STATED TASK: Could you convert every line of the entries below into a JSON list of strings, with one string per line and blank lines left out?

Dataset entries:
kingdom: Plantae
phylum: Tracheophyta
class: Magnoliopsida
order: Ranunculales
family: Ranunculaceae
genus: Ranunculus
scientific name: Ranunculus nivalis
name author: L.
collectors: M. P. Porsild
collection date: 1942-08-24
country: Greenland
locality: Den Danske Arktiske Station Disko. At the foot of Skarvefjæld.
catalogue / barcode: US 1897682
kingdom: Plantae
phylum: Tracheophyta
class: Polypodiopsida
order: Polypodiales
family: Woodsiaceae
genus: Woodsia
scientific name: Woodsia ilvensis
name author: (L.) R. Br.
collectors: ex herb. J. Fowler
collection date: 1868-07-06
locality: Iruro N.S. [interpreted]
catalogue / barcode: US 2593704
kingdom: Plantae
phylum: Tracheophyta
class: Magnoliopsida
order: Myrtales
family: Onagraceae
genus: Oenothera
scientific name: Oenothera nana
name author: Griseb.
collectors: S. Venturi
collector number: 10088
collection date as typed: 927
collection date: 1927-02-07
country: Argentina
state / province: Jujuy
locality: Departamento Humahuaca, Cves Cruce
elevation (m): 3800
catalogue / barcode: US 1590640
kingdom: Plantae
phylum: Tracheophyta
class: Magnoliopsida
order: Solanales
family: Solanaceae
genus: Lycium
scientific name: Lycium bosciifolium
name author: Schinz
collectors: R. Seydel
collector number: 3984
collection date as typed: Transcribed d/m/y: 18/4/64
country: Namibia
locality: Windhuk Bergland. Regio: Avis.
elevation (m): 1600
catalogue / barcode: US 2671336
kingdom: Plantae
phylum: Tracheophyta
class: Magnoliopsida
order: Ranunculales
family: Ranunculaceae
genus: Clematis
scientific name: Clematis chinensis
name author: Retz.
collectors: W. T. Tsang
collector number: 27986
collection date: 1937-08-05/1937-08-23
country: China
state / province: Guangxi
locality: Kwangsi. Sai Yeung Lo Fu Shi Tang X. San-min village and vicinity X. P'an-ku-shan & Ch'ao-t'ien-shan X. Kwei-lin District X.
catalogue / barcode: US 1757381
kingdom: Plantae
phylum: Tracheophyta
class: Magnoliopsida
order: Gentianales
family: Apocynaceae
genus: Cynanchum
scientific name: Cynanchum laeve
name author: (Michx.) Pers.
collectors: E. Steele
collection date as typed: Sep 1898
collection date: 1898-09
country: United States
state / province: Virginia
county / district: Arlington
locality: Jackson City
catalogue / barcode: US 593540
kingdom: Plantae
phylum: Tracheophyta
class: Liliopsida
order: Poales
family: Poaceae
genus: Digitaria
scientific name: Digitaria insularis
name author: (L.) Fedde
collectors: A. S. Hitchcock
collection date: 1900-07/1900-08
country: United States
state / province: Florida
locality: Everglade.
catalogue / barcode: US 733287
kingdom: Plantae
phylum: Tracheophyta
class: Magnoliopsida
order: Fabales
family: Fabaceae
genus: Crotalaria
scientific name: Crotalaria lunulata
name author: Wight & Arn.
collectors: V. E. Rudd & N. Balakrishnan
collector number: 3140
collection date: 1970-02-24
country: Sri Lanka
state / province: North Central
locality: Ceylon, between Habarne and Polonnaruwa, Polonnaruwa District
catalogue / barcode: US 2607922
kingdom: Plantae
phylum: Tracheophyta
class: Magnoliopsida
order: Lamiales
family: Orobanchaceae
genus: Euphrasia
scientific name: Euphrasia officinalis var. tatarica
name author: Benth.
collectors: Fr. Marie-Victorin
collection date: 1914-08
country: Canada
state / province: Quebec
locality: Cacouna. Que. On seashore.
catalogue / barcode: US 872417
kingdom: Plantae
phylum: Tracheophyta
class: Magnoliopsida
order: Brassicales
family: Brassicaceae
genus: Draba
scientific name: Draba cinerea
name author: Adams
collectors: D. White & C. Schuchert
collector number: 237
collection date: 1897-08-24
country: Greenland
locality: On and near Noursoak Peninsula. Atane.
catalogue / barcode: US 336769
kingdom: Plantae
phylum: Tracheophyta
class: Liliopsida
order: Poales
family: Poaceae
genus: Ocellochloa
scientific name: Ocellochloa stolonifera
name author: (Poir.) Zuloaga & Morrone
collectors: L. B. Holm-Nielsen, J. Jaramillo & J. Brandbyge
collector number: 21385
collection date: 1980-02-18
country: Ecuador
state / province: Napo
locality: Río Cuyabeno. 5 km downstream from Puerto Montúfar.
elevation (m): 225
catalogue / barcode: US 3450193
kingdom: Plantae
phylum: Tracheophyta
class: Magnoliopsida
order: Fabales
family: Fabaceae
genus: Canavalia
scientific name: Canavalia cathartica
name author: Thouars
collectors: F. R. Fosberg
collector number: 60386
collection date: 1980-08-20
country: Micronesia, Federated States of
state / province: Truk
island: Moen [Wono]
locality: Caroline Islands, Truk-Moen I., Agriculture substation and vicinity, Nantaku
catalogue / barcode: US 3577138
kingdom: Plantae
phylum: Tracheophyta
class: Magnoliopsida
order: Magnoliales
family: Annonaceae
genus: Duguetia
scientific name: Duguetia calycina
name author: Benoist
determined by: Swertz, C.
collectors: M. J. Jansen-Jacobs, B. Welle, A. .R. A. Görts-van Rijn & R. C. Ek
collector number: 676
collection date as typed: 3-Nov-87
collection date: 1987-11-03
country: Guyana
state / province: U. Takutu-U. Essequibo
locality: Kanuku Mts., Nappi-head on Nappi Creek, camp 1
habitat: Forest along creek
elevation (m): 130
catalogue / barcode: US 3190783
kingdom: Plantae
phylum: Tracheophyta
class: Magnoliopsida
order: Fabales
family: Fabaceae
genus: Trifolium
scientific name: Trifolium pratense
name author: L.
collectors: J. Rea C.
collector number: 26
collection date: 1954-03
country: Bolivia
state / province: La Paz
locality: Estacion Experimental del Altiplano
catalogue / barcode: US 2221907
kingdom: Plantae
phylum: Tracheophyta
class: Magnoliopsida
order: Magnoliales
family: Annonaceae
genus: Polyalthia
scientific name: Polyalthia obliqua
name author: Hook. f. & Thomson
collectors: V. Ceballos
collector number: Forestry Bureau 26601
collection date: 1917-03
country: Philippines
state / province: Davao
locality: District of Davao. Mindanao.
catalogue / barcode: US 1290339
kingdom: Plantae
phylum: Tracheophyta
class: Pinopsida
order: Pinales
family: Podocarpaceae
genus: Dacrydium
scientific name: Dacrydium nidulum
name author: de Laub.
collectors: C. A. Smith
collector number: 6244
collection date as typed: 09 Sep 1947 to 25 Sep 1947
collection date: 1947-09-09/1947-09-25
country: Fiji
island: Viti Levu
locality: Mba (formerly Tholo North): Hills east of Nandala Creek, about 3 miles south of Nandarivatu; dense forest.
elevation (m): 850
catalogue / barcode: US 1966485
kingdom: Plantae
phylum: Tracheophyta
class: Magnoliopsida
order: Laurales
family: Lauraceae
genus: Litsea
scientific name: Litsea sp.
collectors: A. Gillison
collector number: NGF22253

TASK OUTPUT:
[
  "kingdom: Plantae",
  "phylum: Tracheophyta",
  "class: Magnoliopsida",
  "order: Ranunculales",
  "family: Ranunculaceae",
  "genus: Ranunculus",
  "scientific name: Ranunculus nivalis",
  "name author: L.",
  "collectors: M. P. Porsild",
  "collection date: 1942-08-24",
  "country: Greenland",
  "locality: Den Danske Arktiske Station Disko. At the foot of Skarvefjæld.",
  "catalogue / barcode: US 1897682",
  "kingdom: Plantae",
  "phylum: Tracheophyta",
  "class: Polypodiopsida",
  "order: Polypodiales",
  "family: Woodsiaceae",
  "genus: Woodsia",
  "scientific name: Woodsia ilvensis",
  "name author: (L.) R. Br.",
  "collectors: ex herb. J. Fowler",
  "collection date: 1868-07-06",
  "locality: Iruro N.S. [interpreted]",
  "catalogue / barcode: US 2593704",
  "kingdom: Plantae",
  "phylum: Tracheophyta",
  "class: Magnoliopsida",
  "order: Myrtales",
  "family: Onagraceae",
  "genus: Oenothera",
  "scientific name: Oenothera nana",
  "name author: Griseb.",
  "collectors: S. Venturi",
  "collector number: 10088",
  "collection date as typed: 927",
  "collection date: 1927-02-07",
  "country: Argentina",
  "state / province: Jujuy",
  "locality: Departamento Humahuaca, Cves Cruce",
  "elevation (m): 3800",
  "catalogue / barcode: US 1590640",
  "kingdom: Plantae",
  "phylum: Tracheophyta",
  "class: Magnoliopsida",
  "order: Solanales",
  "family: Solanaceae",
  "genus: Lycium",
  "scientific name: Lycium bosciifolium",
  "name author: Schinz",
  "collectors: R. Seydel",
  "collector number: 3984",
  "collection date as typed: Transcribed d/m/y: 18/4/64",
  "country: Namibia",
  "locality: Windhuk Bergland. Regio: Avis.",
  "elevation (m): 1600",
  "catalogue / barcode: US 2671336",
  "kingdom: Plantae",
  "phylum: Tracheophyta",
  "class: Magnoliopsida",
  "order: Ranunculales",
  "family: Ranunculaceae",
  "genus: Clematis",
  "scientific name: Clematis chinensis",
  "name author: Retz.",
  "collectors: W. T. Tsang",
  "collector number: 27986",
  "collection date: 1937-08-05/1937-08-23",
  "country: China",
  "state / province: Guangxi",
  "locality: Kwangsi. Sai Yeung Lo Fu Shi Tang X. San-min village and vicinity X. P'an-ku-shan & Ch'ao-t'ien-shan X. Kwei-lin District X.",
  "catalogue / barcode: US 1757381",
  "kingdom: Plantae",
  "phylum: Tracheophyta",
  "class: Magnoliopsida",
  "order: Gentianales",
  "family: Apocynaceae",
  "genus: Cynanchum",
  "scientific name: Cynanchum laeve",
  "name author: (Michx.) Pers.",
  "collectors: E. Steele",
  "collection date as typed: Sep 1898",
  "collection date: 1898-09",
  "country: United States",
  "state / province: Virginia",
  "county / district: Arlington",
  "locality: Jackson City",
  "catalogue / barcode: US 593540",
  "kingdom: Plantae",
  "phylum: Tracheophyta",
  "class: Liliopsida",
  "order: Poales",
  "family: Poaceae",
  "genus: Digitaria",
  "scientific name: Digitaria insularis",
  "name author: (L.) Fedde",
  "collectors: A. S. Hitchcock",
  "collection date: 1900-07/1900-08",
  "country: United States",
  "state / province: Florida",
  "locality: Everglade.",
  "catalogue / barcode: US 733287",
  "kingdom: Plantae",
  "phylum: Tracheophyta",
  "class: Magnoliopsida",
  "order: Fabales",
  "family: Fabaceae",
  "genus: Crotalaria",
  "scientific name: Crotalaria lunulata",
  "name author: Wight & Arn.",
  "collectors: V. E. Rudd & N. Balakrishnan",
  "collector number: 3140",
  "collection date: 1970-02-24",
  "country: Sri Lanka",
  "state / province: North Central",
  "locality: Ceylon, between Habarne and Polonnaruwa, Polonnaruwa District",
  "catalogue / barcode: US 2607922",
  "kingdom: Plantae",
  "phylum: Tracheophyta",
  "class: Magnoliopsida",
  "order: Lamiales",
  "family: Orobanchaceae",
  "genus: Euphrasia",
  "scientific name: Euphrasia officinalis var. tatarica",
  "name author: Benth.",
  "collectors: Fr. Marie-Victorin",
  "collection date: 1914-08",
  "country: Canada",
  "state / province: Quebec",
  "locality: Cacouna. Que. On seashore.",
  "catalogue / barcode: US 872417",
  "kingdom: Plantae",
  "phylum: Tracheophyta",
  "class: Magnoliopsida",
  "order: Brassicales",
  "family: Brassicaceae",
  "genus: Draba",
  "scientific name: Draba cinerea",
  "name author: Adams",
  "collectors: D. White & C. Schuchert",
  "collector number: 237",
  "collection date: 1897-08-24",
  "country: Greenland",
  "locality: On and near Noursoak Peninsula. Atane.",
  "catalogue / barcode: US 336769",
  "kingdom: Plantae",
  "phylum: Tracheophyta",
  "class: Liliopsida",
  "order: Poales",
  "family: Poaceae",
  "genus: Ocellochloa",
  "scientific name: Ocellochloa stolonifera",
  "name author: (Poir.) Zuloaga & Morrone",
  "collectors: L. B. Holm-Nielsen, J. Jaramillo & J. Brandbyge",
  "collector number: 21385",
  "collection date: 1980-02-18",
  "country: Ecuador",
  "state / province: Napo",
  "locality: Río Cuyabeno. 5 km downstream from Puerto Montúfar.",
  "elevation (m): 225",
  "catalogue / barcode: US 3450193",
  "kingdom: Plantae",
  "phylum: Tracheophyta",
  "class: Magnoliopsida",
  "order: Fabales",
  "family: Fabaceae",
  "genus: Canavalia",
  "scientific name: Canavalia cathartica",
  "name author: Thouars",
  "collectors: F. R. Fosberg",
  "collector number: 60386",
  "collection date: 1980-08-20",
  "country: Micronesia, Federated States of",
  "state / province: Truk",
  "island: Moen [Wono]",
  "locality: Caroline Islands, Truk-Moen I., Agriculture substation and vicinity, Nantaku",
  "catalogue / barcode: US 3577138",
  "kingdom: Plantae",
  "phylum: Tracheophyta",
  "class: Magnoliopsida",
  "order: Magnoliales",
  "family: Annonaceae",
  "genus: Duguetia",
  "scientific name: Duguetia calycina",
  "name author: Benoist",
  "determined by: Swertz, C.",
  "collectors: M. J. Jansen-Jacobs, B. Welle, A. .R. A. Görts-van Rijn & R. C. Ek",
  "collector number: 676",
  "collection date as typed: 3-Nov-87",
  "collection date: 1987-11-03",
  "country: Guyana",
  "state / province: U. Takutu-U. Essequibo",
  "locality: Kanuku Mts., Nappi-head on Nappi Creek, camp 1",
  "habitat: Forest along creek",
  "elevation (m): 130",
  "catalogue / barcode: US 3190783",
  "kingdom: Plantae",
  "phylum: Tracheophyta",
  "class: Magnoliopsida",
  "order: Fabales",
  "family: Fabaceae",
  "genus: Trifolium",
  "scientific name: Trifolium pratense",
  "name author: L.",
  "collectors: J. Rea C.",
  "collector number: 26",
  "collection date: 1954-03",
  "country: Bolivia",
  "state / province: La Paz",
  "locality: Estacion Experimental del Altiplano",
  "catalogue / barcode: US 2221907",
  "kingdom: Plantae",
  "phylum: Tracheophyta",
  "class: Magnoliopsida",
  "order: Magnoliales",
  "family: Annonaceae",
  "genus: Polyalthia",
  "scientific name: Polyalthia obliqua",
  "name author: Hook. f. & Thomson",
  "collectors: V. Ceballos",
  "collector number: Forestry Bureau 26601",
  "collection date: 1917-03",
  "country: Philippines",
  "state / province: Davao",
  "locality: District of Davao. Mindanao.",
  "catalogue / barcode: US 1290339",
  "kingdom: Plantae",
  "phylum: Tracheophyta",
  "class: Pinopsida",
  "order: Pinales",
  "family: Podocarpaceae",
  "genus: Dacrydium",
  "scientific name: Dacrydium nidulum",
  "name author: de Laub.",
  "collectors: C. A. Smith",
  "collector number: 6244",
  "collection date as typed: 09 Sep 1947 to 25 Sep 1947",
  "collection date: 1947-09-09/1947-09-25",
  "country: Fiji",
  "island: Viti Levu",
  "locality: Mba (formerly Tholo North): Hills east of Nandala Creek, about 3 miles south of Nandarivatu; dense forest.",
  "elevation (m): 850",
  "catalogue / barcode: US 1966485",
  "kingdom: Plantae",
  "phylum: Tracheophyta",
  "class: Magnoliopsida",
  "order: Laurales",
  "family: Lauraceae",
  "genus: Litsea",
  "scientific name: Litsea sp.",
  "collectors: A. Gillison",
  "collector number: NGF22253"
]